As we prepared for the day, we started praying like crazy. It was possible that friends and family members who were not walking with Jesus would be in attendance out of support for Joe. Every small-group-prayer request included Joe's baptism day, and we eagerly anticipated that Sunday gathering just off of Hague Road where he would be dunked - a glorious display of Christ's work in him. He would be reading his testimony, which is one of my all-time favorite stories of God's sovereignty, and then the family of Followers would worship God while Joe ascended the baptismal and went under - only to be raised out of the water in the same way Jesus was raised up from death.
And God provided in ways far beyond anything we could have asked or imagined. We both woke up at six that Sunday morning - giddy with excitement and anticipation. We got ready slowly, sipped coffee, read Scripture, and drove to Castleton. Soon, family and friends started filling the church lobby. People had driven over an hour to join us in the fellowship. I blocked off three rows of pews, only to need three more in the back for when our Soma small group showed up.
The message that morning was moving: Ecclesiastes 9, a riveting truth that we all will die and we have to know Jesus in order to rest assured that our greatest enemy (death) is a defeated enemy. The gospel presentation was so clear, the worship was triumphant, and the presence of the Spirit was certainly felt by all. Our dear friend, Jess Evans, was called to the pulpit first to share her testimony and be baptized; Joe followed behind her.
He almost got through the whole testimony, but at the moment he started reading his final remark, Psalm 40:2, tears flooded his eyes and silenced his lips. The congregation joined him in worshipful tears. I quietly wept as he read the words: "You pulled me out of the pit, out of the mud and mire, You set my feet on a rock and gave me a firm place to stand." I cried tears of gratitude, of praise, of conviction, and of a desire to live in response to the God who saves - I want my life to be built on the rock.
While Joe went backstage to change clothes and prepare to be dunked, we sang "In Christ Alone." I was so moved by the lyrics that rang with earmarks of the Psalm my baby just read:
This cornerstone, this solid ground / Firm through the fiercest drought and storm
The Lord truly is our rock. Our cornerstone. Our solid place to stand. I have spent so much time trying to find footing on shifting sand, and it has failed me again, and again, and again. The same was true for my husband. What a glorious reminder to sing, "Hallelujah! All I have is Christ!" The room was filled with rejoicing and I truly believe God was glorified as Joe made a public profession to live for Jesus for all the days of his life. We hugged and cried and worshiped and celebrated and I can't say this enough - it's one of my favorite days of my life.

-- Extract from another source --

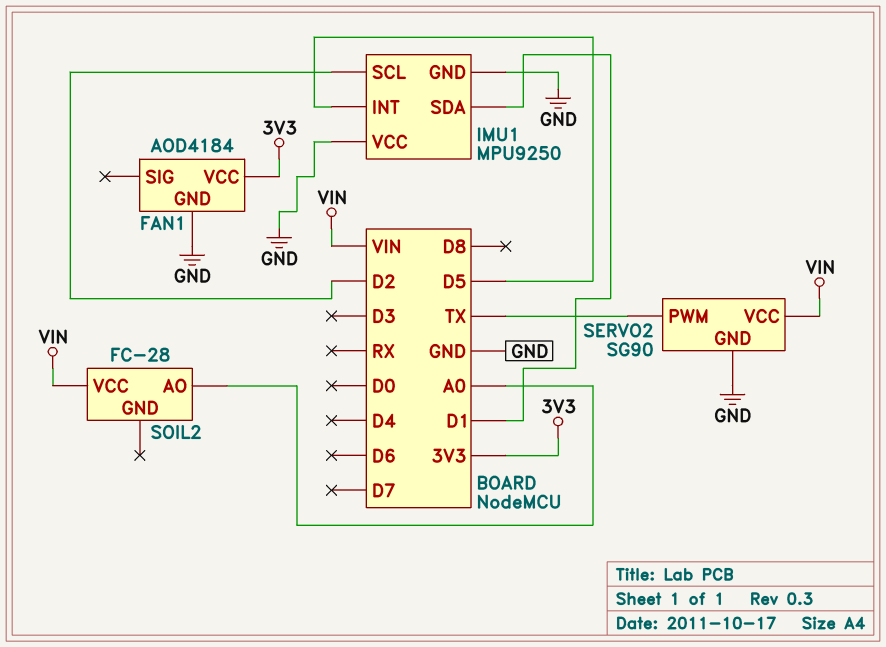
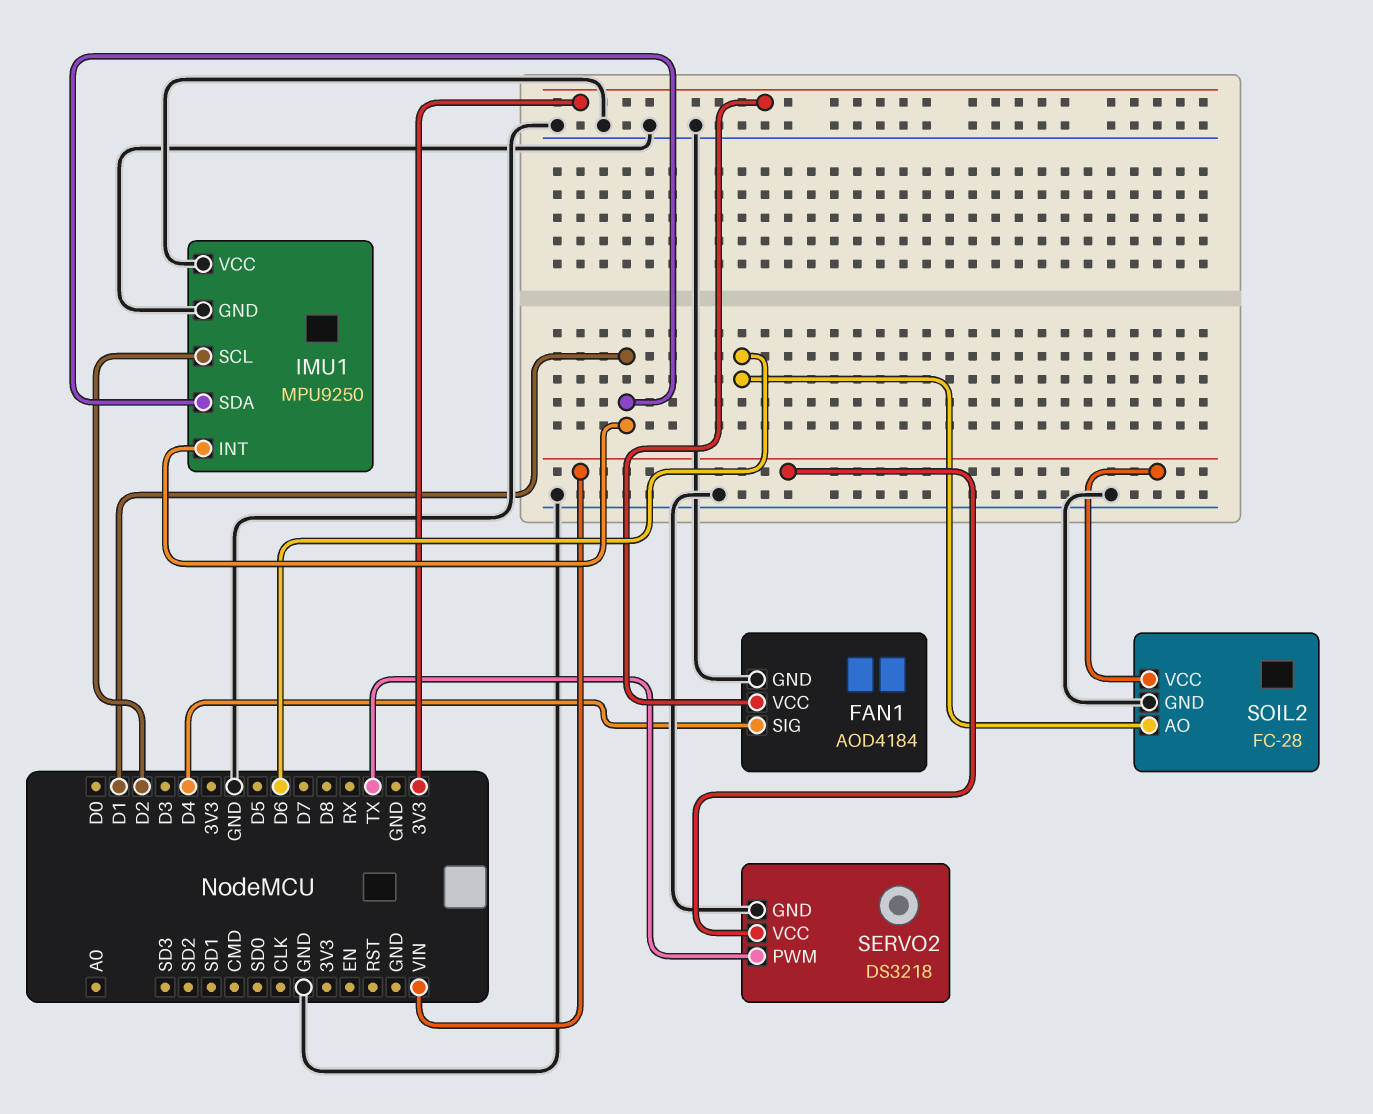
FAN1 pin SIG: none -> D4
IMU1 pin INT: D5 -> D1
SERVO2: SG90 -> DS3218
SOIL2 pin AO: A0 -> D6
SOIL2 pin GND: none -> GND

Our engagement was a beautiful day - a commitment that will impact our entire lives on Earth. But when it comes down to it, life is short. That commitment will die the moment we do. His declaration of being committed to Jesus goes beyond the grave. It’s far deeper and carries far more weight, but it also results in a far greater eternal reward (yes...better than me) ;)
I’m so proud of Joe and so moved by his story. I’m so thankful for the churches, sermons, small groups, friends, and family who have shaped him (and us as a couple). And I’m so abundantly grateful to God, who has given us immeasurably more than all we could ask, imagine, or ever deserve.